Le mariage est-il « d’ordre public » ? Les rédacteurs du Code Civil l’ont cru. En fait les dispositions que les individus prennent pour constituer une famille, organiser un patrimoine, doivent être sans doute connues de tiers – mais ni plus ni moins que leur situation, leurs talents ; elles peuvent faire l’objet de libres contrats.En fait, le mariage s’inscrit dans une perspective de vie familiale sur laquelle repose toutes les sociétés. On ne saurait donc distinguer le mariage de la parenté. La famille - est-il besoin de rappeler ce qui devrait être banal – est la cellule de base de la société. Elle assure l’éducation, la transmission d’un patrimoine culturel, elle donne un sens au travail et à la propriété. Elle constitue et entretient le « capital humain », atout décisif du développement économique et du progrès social.
Enfin et surtout, une société se déshonore quand elle livre l’enfant au caprice des adultes. Il n’y a pas de « droit à l’enfant », il y a un « droit de l’enfant » : droit à avoir un père et une mère, droit à appartenir à une famille durable, droit à un lignage.

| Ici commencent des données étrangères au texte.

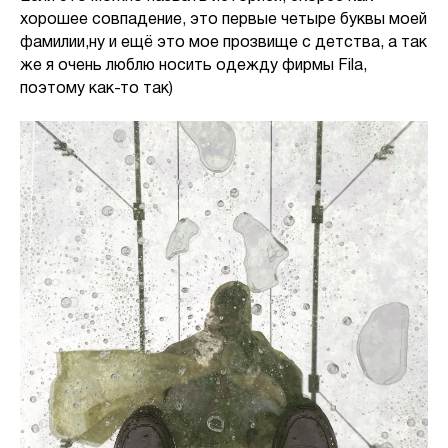
хорошее совпадение, это первые четыре буквы моей
фамилии,ну и ещё это мое прозвище с детства, а так
же я очень люблю носить одежду фирмы Fila,
поэтому как-то так)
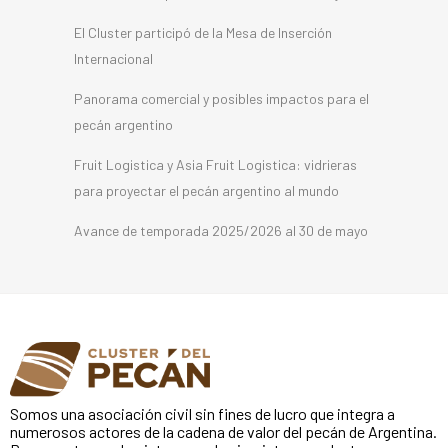
El Cluster participó de la Mesa de Inserción
Internacional
Panorama comercial y posibles impactos para el
pecán argentino
Fruit Logistica y Asia Fruit Logistica: vidrieras
para proyectar el pecán argentino al mundo
Avance de temporada 2025/2026 al 30 de mayo
Somos una asociación civil sin fines de lucro que integra a
numerosos actores de la cadena de valor del pecán de Argentina.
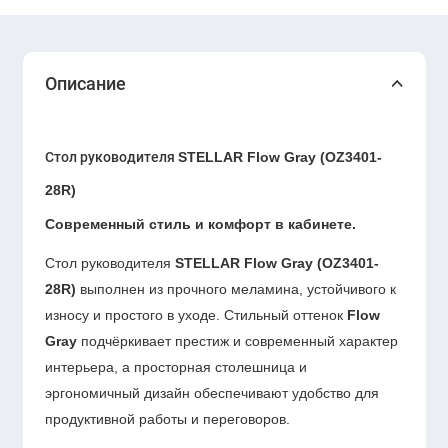
Описание
Стол руководителя
STELLAR Flow Gray (OZ3401-
28R)
Современный стиль и комфорт в кабинете.
Стол руководителя
STELLAR Flow Gray (OZ3401-
28R)
выполнен из прочного меламина, устойчивого к
износу и простого в уходе. Стильный оттенок
Flow
Gray
подчёркивает престиж и современный характер
интерьера, а просторная столешница и
эргономичный дизайн обеспечивают удобство для
продуктивной работы и переговоров.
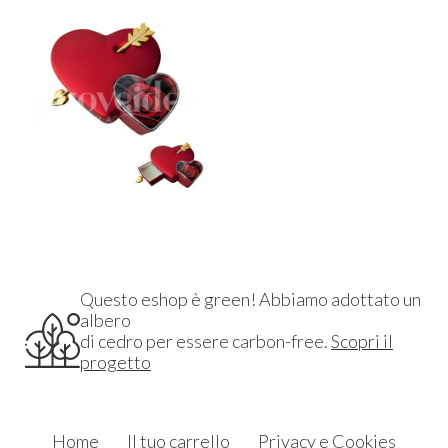
Questo eshop è green! Abbiamo adottato un
albero
di cedro per essere carbon-free.
Scopri il
progetto
Home
Il tuo carrello
Privacy e Cookies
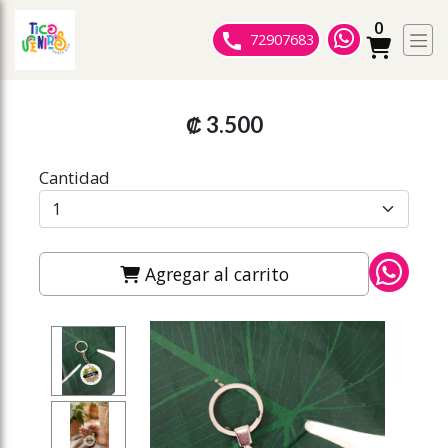
0
ose slideout menu.
72907683
₡ 3.500
Cantidad
Agregar al carrito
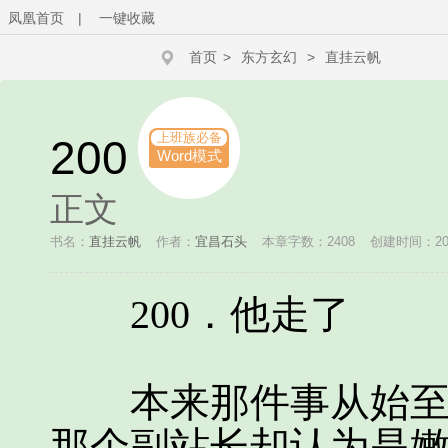
凤凰首页
|
一键收藏
首页
>
东方玄幻
>
直挂云帆
上班族必备
200
Word模式
正文
书名：
直挂云帆
作者：
宜昌石头
本章字数：2408
创建时间：2015
200．他走了
本来那件事从始至终
那个副站长却认为是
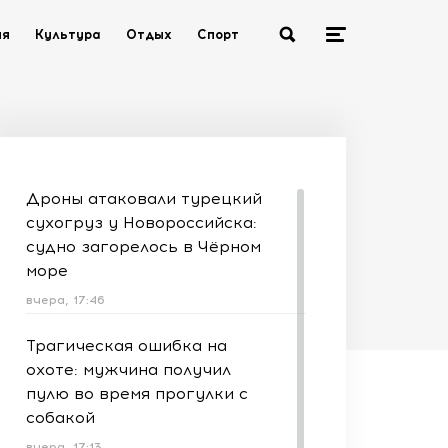
ия
Культура
Отдых
Спорт
Дроны атаковали турецкий
сухогруз у Новороссийска:
судно загорелось в Чёрном
море
вчера, 17:46
Трагическая ошибка на
охоте: мужчина получил
пулю во время прогулки с
собакой
вчера, 17:13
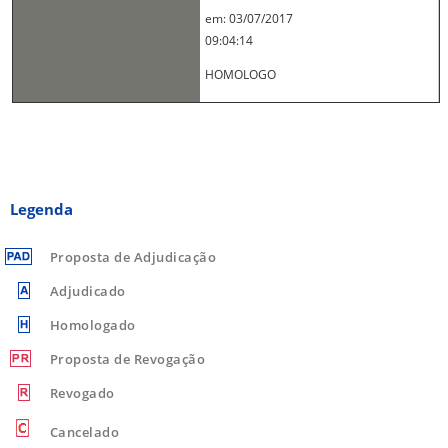
em: 03/07/2017
09:04:14
HOMOLOGO
Legenda
Proposta de Adjudicação
Adjudicado
Homologado
Proposta de Revogação
Revogado
Cancelado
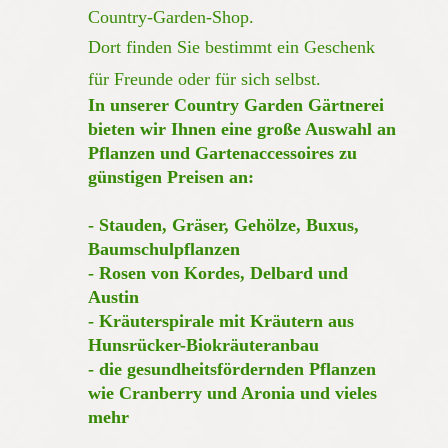
Country-Garden-Shop.
Dort finden Sie bestimmt ein Geschenk
für Freunde oder für sich selbst.
In unserer Country Garden Gärtnerei
bieten wir Ihnen eine große Auswahl an
Pflanzen und Gartenaccessoires zu
günstigen Preisen an:
- Stauden, Gräser, Gehölze, Buxus,
Baumschulpflanzen
- Rosen von Kordes, Delbard und
Austin
- Kräuterspirale mit Kräutern aus
Hunsrücker-Biokräuteranbau
- die gesundheitsfördernden Pflanzen
wie Cranberry und Aronia und vieles
mehr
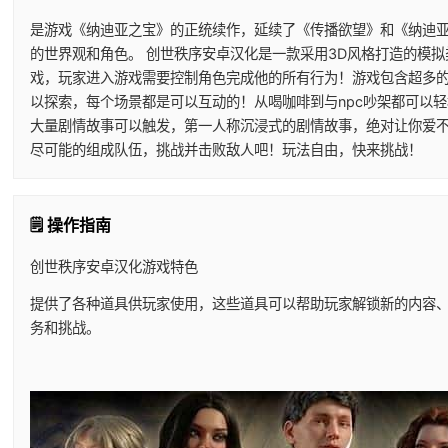
是游戏《纳迪亚之宝》的正统续作，延续了《传播欲望》和《纳迪
的世界观和角色。 创世秩序安卓汉化是一款采用3D风格打造的模拟
戏，玩家进入游戏需要控制角色完成他的所有行为！游戏包含超多
以探索，每个场景都是可以互动的！从喝咖啡到与npc吵架都可以
大量剧情故事可以触发，第一人称沉浸式的剧情故事，绝对让你爱
尽可能的组成队伍，挑战并击败敌人吧！玩法自由，快来挑战！
🗒️ 操作指南
创世秩序安卓汉化游戏特色
提供了各种道具供玩家使用，这些道具可以帮助玩家解锁新的内容
务和挑战。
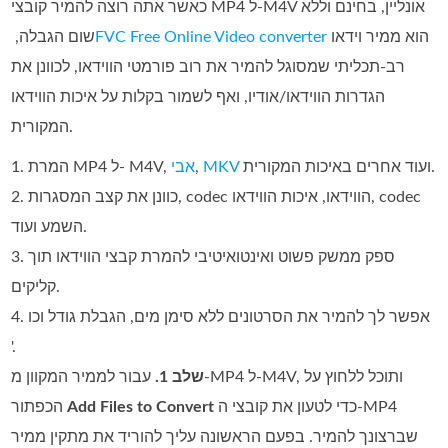
כאשר אתה רוצה להמיר קובצי MP4 ל‑M4V אונליין, בחינם וללא
הוא ממיר וידאו
FVC Free Online Video converter
שום הגבלה, ‏
רב‑תכליתי שמסוגל להמיר את רוב פורמטי הווידאו, לכוונן את
הגדרות הווידאו/אודיו, ואף לשמור בקלות על איכות הווידאו
המקורית.
ועוד אחרים באיכות המקורית.
MKV
,
אבי
1. המרת MP4 ל- M4V,
2. כוונן את קצב המסגרות, codec הווידאו, איכות הווידאו, codec
השמע ועוד.
3. ספק ממשק פשוט ואינטואיטיבי להמרת קבצי הווידאו תוך
קליקים.
4. אפשר לך להמיר את הסרטונים ללא סימן מים, הגבלת גודל וכו
'.
שלב 1.
עבור לממיר המקוון מ‑MP4 ל‑M4V, ותוכל ללחוץ על
כדי לטעון את קובצי ה‑MP4
Add Files to Convert
הכפתור
שברצונך להמיר. בפעם הראשונה עליך להוריד את מתקין ממיר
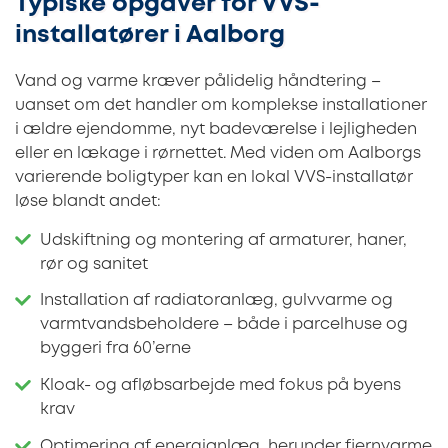
Typiske opgaver for VVS-
installatører i Aalborg
Vand og varme kræver pålidelig håndtering –
uanset om det handler om komplekse installationer
i ældre ejendomme, nyt badeværelse i lejligheden
eller en lækage i rørnettet. Med viden om Aalborgs
varierende boligtyper kan en lokal VVS-installatør
løse blandt andet:
Udskiftning og montering af armaturer, haner,
rør og sanitet
Installation af radiatoranlæg, gulvvarme og
varmtvandsbeholdere – både i parcelhuse og
byggeri fra 60’erne
Kloak- og afløbsarbejde med fokus på byens
krav
Optimering af energianlæg, herunder fjernvarme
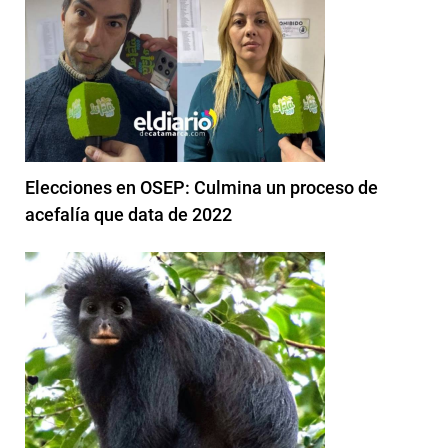
Elecciones en OSEP: Culmina un proceso de
acefalía que data de 2022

Toutes ces notions relèvent en effet de « l’anthropologie », à laquelle Madame Taubira veut bien se référer. Mais la nature de l’être humain, le souffle qui nous anime, nous appelle à un épanouissement, à une harmonie, tout enfant y a droit, tout adulte peut s’en faire un devoir. La nature de l’être humain lui commande de ne pas confondre l’amour et le sexe, la liberté et la licence. La liberté n’est pas une valeur absolue en soi, elle est un choix, et elle est faite pour s’ordonner à la dignité de chacun. « Liberté des actes, dignité des personnes », disait Jean Paul II. J’en reste, pour ma part, à ce message, qui a pu passer à travers les siècles de la civilisation et qui devrait sans doute éclairer notre siècle que guette la barbarie.
Comme beaucoup de libéraux, mon choix pour la liberté n’est pas au seul vu de son efficacité, il est surtout guidé par sa dimension éthique – ou du moins ce que j’en sais.